The other major consideration during downtime is what happens to events, data pipelines, the dashboard, etc. For us, these fall into a second tier, while we know you all love refreshing that MRR dashboard, these services are less mission critical. This doesn’t mean we don’t care, but when we are choosing how to invest our limited reliability tokens, we invest appropriately. What happens to these services really depends on the nature of the incident, but let me talk about the case that our database is unavailable:
- We stop ingesting new data. If the API can’t ingest receipts, we can’t track new subscriptions. However, typically when the database has fallen over, you can’t read the dashboard anyway so who cares. In some cases, we are able to recover receipts we weren’t able to ingest at the logging level, but this isn’t always possible. However, the SDKs do a good job of caching and retransmitting the receipts until they are delivered.
- Dashboard inaccessible. Our SDK and Dashboard all rely on the same central service so typically the dashboard is inaccessible when we have an issue, though no data is lost.
- Events are delayed, but not lost. We will continue generating events, and they will be dispatched with a delay.

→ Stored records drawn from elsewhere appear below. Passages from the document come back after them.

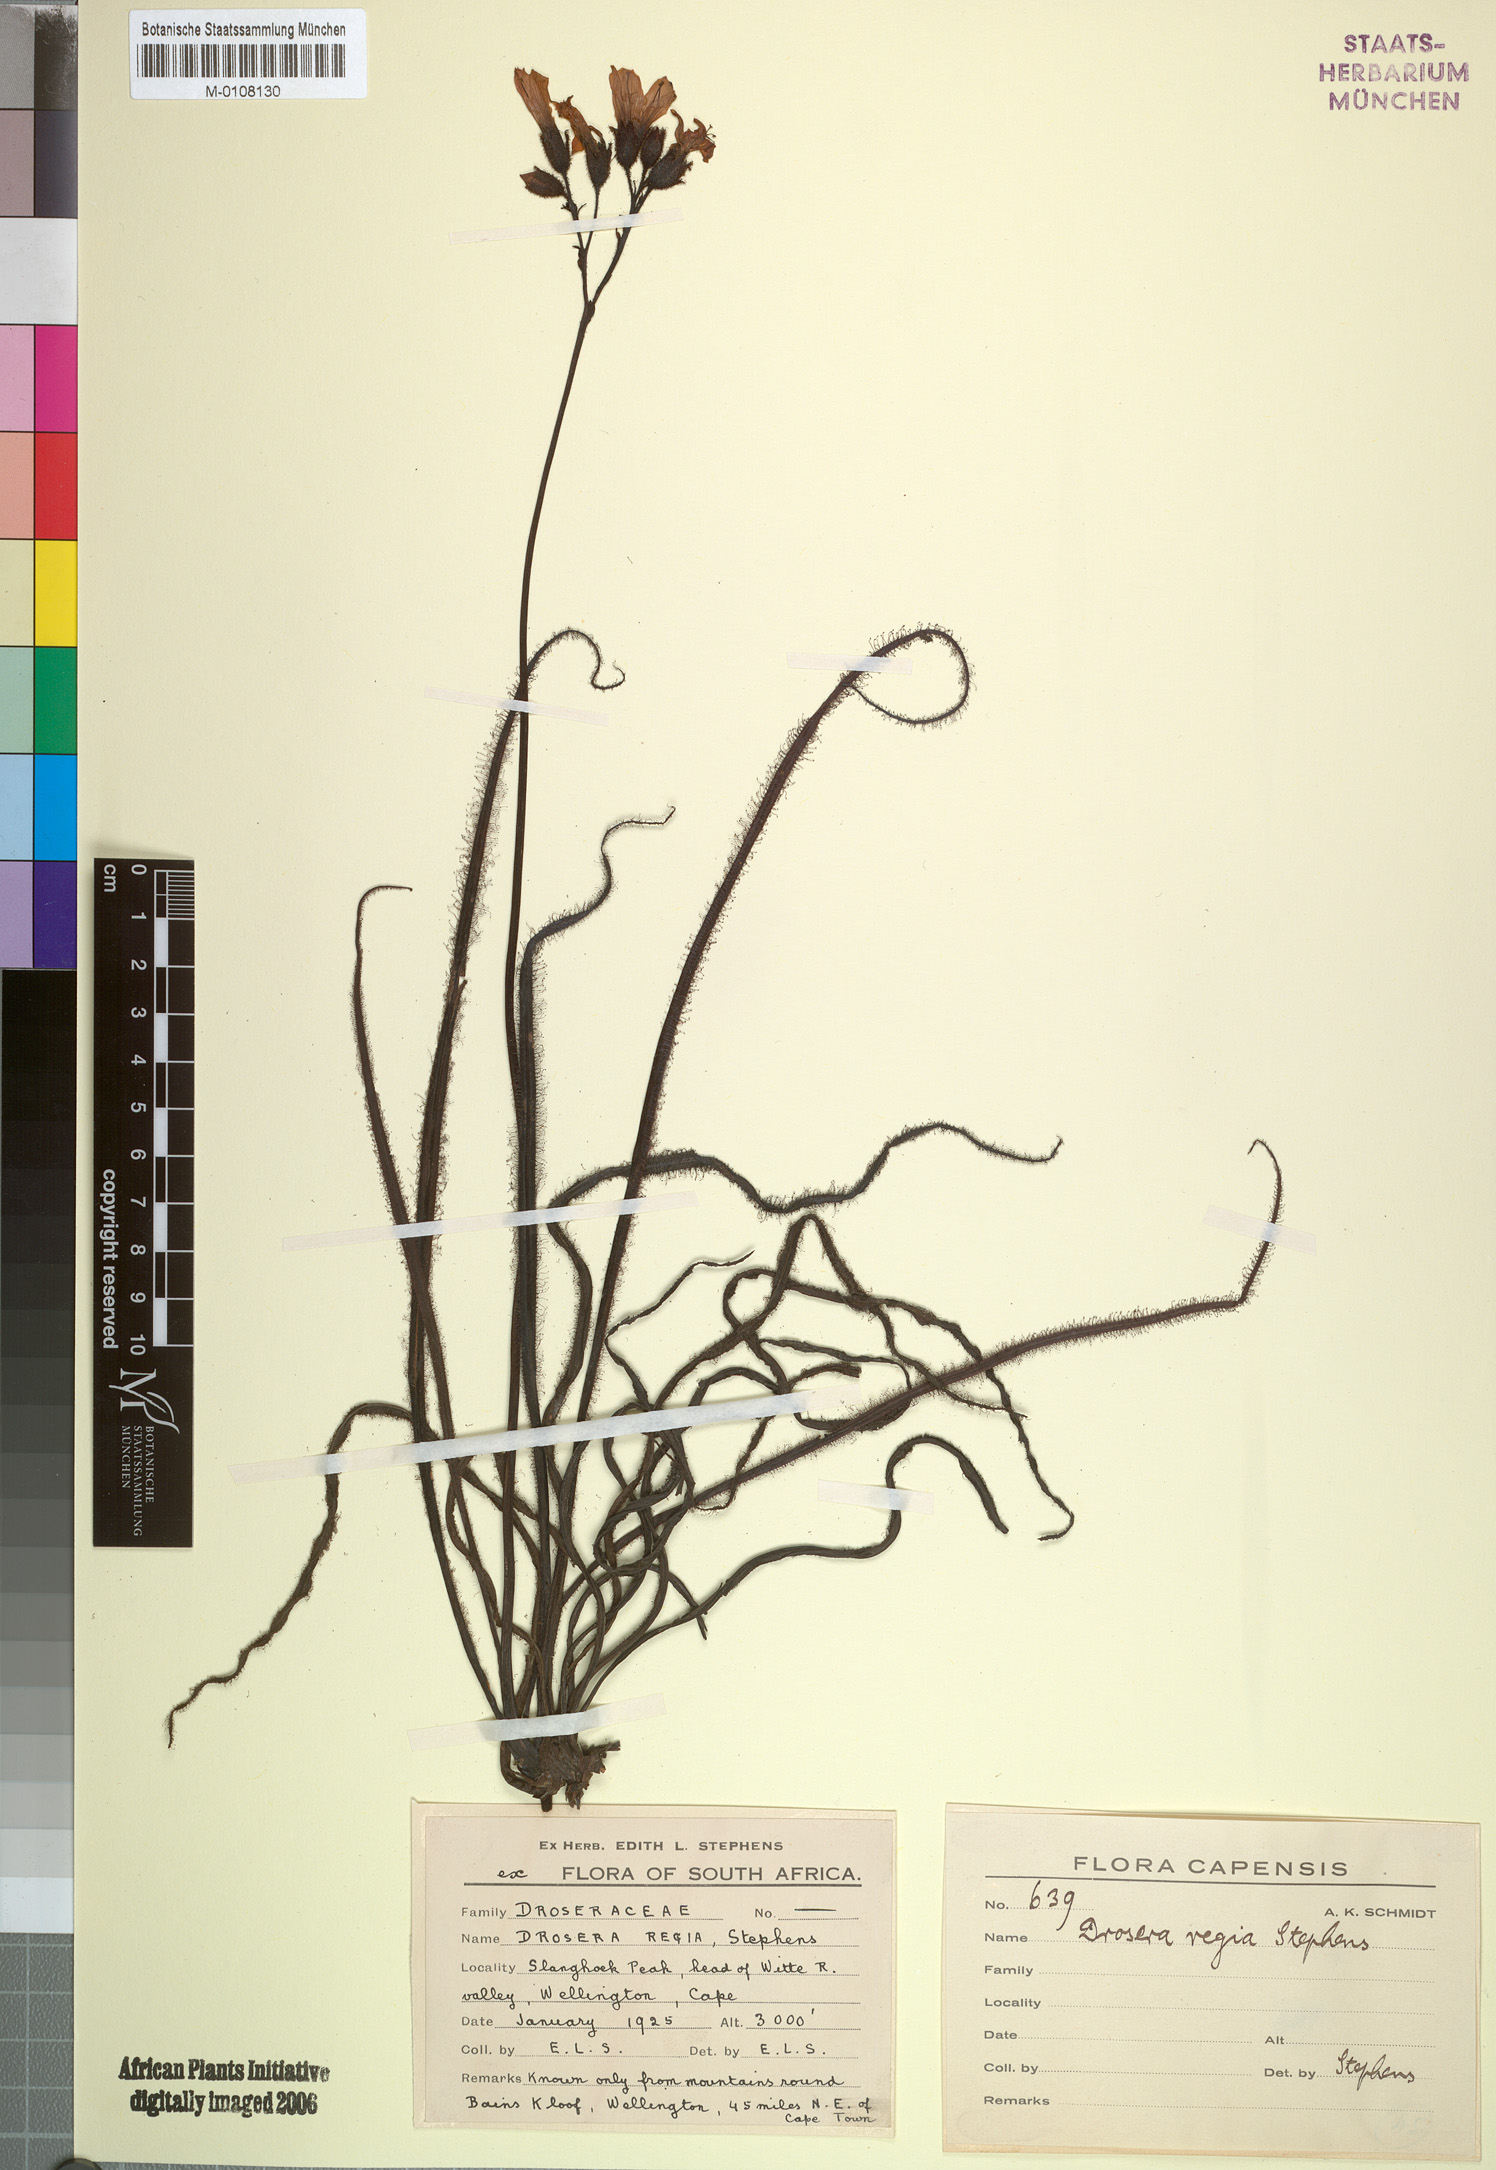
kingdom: Plantae
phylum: Tracheophyta
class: Magnoliopsida
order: Caryophyllales
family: Droseraceae
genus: Drosera
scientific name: Drosera regia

This typically has minimal impact for 3rd party integrations, but depending on your usage, webhooks being delayed can cause issues. Make sure your webhook consumption logic knows what to do when a webhook doesn’t arrive on time.
- Charts, Customer Lists, and ETL data. These may experience some delay, but often it is minimal if at all.
- Server to Server – If you are calling RevenueCat APIs from your backend directly, you will want to make sure you have good error handling for situations where the API may be unreachable. This isn’t the case for most users.
The way we’ve designed these downstream systems is to degrade gracefully in most cases, as we control them more directly, it’s easier for us to build in mitigations. However, there is more we can do here. One of our more severe incidents in the last year was due to an unexpected component failure (love you Jeff), in our data pipelines. We are in the process of migrating away from our current technology to a new method of streaming data from our primary database that we believe will be more reliable.
A final category of mitigation is what happens when the stores go down. It happens. Right now, we can react to these manually by using our promotional entitlement system, however this isn’t ideal and we haven’t had to use it in a while. On our roadmap are improvements to this system so that an app store outage has limited impact on apps.
One important thing to note here is that much of our mitigation strategy is implemented in our client SDKs. If you are using our API directly, you should be thinking about basic best-practices around reachability. The internet just doesn’t work sometimes, sometimes it’s us, sometimes somebody just unplugged a cord. You will want to think about the “what happens if this fails?” anytime you are making a network call to RevenueCat. Likewise with any event based infrastructure, ask yourself “what happens if this event is delayed?”.
At the end of the day, I think we’ll build a more reliable IAP service than anybody else can. I don’t mean that to be a dig on anyone, it’s just that computers are hard. It’s a complicated, multi-party distributed system and stuff happens. We’ll never be perfect, but it’s my opinion that we’re investing well and I believe that our overall reliability will continue to improve.
I trust me; I hope you will too.